Now, you'll notice that it's [up] 62 percent in U.S. dollars, 117 percent in local currencies. For followers who don't really know how this works, MercadoLibre does not do any of its business in US dollars. Everything that it does is done in the local currencies of the countries where it does business. However, because it reports and is traded on a US [stock] exchange, it reports in dollars. So the amount versus US dollar changes quite a bit. So you will see me focusing on what it does in local currencies because that's much more representative of how the business is doing on the ground where they are.

The number of items sold up 110 percent year-over-year to 206 million. Their live listings, which is the number of products that were on their platform for people to buy, up about 22 percent. I'm going to scroll down here, total payment volume, which is the total amount of payments, we talked about this just a minute ago, up 92 percent to $14.5 billion.
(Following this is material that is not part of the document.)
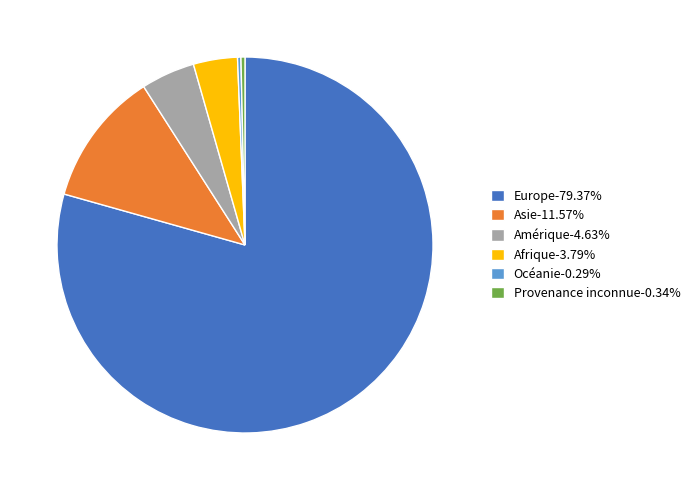

Does any single category account for the majority?

Yes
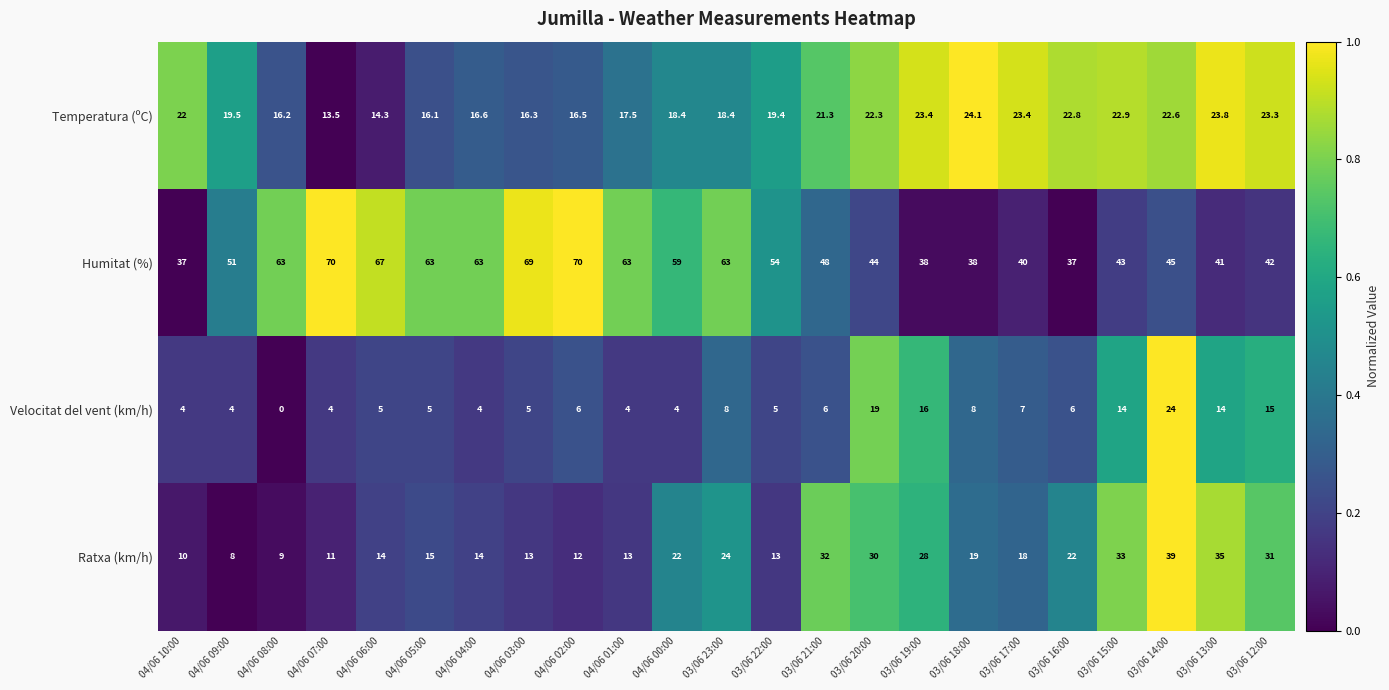

At which category is the sum across all series the highest?

03/06 14:00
Now, this metric rate here is a key one that I want to spend a minute on, off-platform TPV. Now, total payment volume is the total dollar amount of the payments that they have transacted, and in this case, off-platform is not the products that were sold on MercadoLibre's e-commerce site, but their payments business has branched out into other websites and also other brick-and-mortar stores. So that business has been growing like gangbusters up 196 percent year-over-year in local currencies. That business is really taking off. They've been setting the stage for that for years, and the move to e-commerce and the move to digital payments have really sent that business soaring. Now, there's another, let's see here. We're going to stop sharing for a minute so that I can change the screen that I am on here.

Hall: So good to see your pretty face for a moment there, Danny. I'll just have to say that.

Vena: Yes. Jason makes jokes about being my work spouse, and my wife says, "Should I be worried?" (Laughs).

Hall: Show her a picture, she'll know she won't.

Vena: All right. We're going to go back to another document here. So this is the investor shareholder letter that they show and I just wanted to show, if you look, I was talking about how it played out, 117 percent growth, 139 percent growth. This is for gross merchandise volume and the gross merchandise volume of the products that were shipped. Items sold up triple digits, net revenue up triple digits, total payment volume up triple digits. Every single metric that they listed on this page is up triple digits.